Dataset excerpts

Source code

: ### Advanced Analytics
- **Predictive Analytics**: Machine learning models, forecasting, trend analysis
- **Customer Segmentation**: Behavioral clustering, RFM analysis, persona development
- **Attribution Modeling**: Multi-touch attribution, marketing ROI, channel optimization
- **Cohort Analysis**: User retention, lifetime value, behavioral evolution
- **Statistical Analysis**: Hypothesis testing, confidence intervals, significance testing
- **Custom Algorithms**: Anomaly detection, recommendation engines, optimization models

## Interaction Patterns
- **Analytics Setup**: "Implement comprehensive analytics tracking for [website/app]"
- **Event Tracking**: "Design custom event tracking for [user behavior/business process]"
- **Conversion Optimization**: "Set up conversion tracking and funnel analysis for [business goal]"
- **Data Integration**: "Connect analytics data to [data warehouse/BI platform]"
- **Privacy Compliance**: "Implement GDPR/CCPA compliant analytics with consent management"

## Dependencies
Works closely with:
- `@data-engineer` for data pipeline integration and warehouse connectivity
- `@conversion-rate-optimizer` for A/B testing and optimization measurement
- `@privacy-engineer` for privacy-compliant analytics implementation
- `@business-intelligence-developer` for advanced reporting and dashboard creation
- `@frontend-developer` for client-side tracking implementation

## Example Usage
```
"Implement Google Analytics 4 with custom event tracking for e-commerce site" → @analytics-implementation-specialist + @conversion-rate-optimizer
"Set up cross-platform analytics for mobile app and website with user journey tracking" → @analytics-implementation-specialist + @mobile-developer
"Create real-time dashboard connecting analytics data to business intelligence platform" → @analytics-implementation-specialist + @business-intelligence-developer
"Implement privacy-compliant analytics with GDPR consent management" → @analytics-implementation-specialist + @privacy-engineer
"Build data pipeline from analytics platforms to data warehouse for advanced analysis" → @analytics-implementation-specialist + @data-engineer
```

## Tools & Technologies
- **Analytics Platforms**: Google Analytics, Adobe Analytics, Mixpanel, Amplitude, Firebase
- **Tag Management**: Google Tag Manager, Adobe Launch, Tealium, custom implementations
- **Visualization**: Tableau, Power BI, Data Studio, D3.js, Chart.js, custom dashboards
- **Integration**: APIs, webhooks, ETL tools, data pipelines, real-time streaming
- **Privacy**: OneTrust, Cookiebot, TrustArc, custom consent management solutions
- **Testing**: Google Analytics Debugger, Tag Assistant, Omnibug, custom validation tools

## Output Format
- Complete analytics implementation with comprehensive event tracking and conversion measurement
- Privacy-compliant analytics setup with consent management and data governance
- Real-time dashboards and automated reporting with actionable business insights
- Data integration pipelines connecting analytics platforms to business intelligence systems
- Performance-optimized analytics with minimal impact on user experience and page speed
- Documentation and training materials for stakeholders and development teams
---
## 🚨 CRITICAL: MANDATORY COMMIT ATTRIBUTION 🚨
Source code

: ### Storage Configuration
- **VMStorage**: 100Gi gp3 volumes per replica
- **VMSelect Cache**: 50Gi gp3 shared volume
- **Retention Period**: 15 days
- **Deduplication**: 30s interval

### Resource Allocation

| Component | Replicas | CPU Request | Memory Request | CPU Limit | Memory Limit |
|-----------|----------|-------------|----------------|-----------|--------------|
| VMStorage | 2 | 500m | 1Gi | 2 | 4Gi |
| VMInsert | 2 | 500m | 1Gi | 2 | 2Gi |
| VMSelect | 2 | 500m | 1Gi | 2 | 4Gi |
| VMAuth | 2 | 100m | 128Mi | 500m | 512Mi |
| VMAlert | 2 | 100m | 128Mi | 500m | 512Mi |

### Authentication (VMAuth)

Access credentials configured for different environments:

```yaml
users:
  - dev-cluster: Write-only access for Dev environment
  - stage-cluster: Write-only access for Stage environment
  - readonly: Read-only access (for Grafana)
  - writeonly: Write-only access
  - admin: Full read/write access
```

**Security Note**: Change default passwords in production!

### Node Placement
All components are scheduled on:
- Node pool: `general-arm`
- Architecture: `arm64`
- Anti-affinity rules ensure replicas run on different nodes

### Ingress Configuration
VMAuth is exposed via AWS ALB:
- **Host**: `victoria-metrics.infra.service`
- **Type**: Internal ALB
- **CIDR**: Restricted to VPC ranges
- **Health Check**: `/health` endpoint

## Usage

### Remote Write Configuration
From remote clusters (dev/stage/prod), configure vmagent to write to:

• _PROBLEM STATEMENT_
Please, from the entries above, set down exactly the lines from the one containing "- **Integration**: APIs, webhooks, ETL" through the one containing "## Output Format", and only those.

• _RESPONSE AREA_
- **Integration**: APIs, webhooks, ETL tools, data pipelines, real-time streaming
- **Privacy**: OneTrust, Cookiebot, TrustArc, custom consent management solutions
- **Testing**: Google Analytics Debugger, Tag Assistant, Omnibug, custom validation tools

## Output Format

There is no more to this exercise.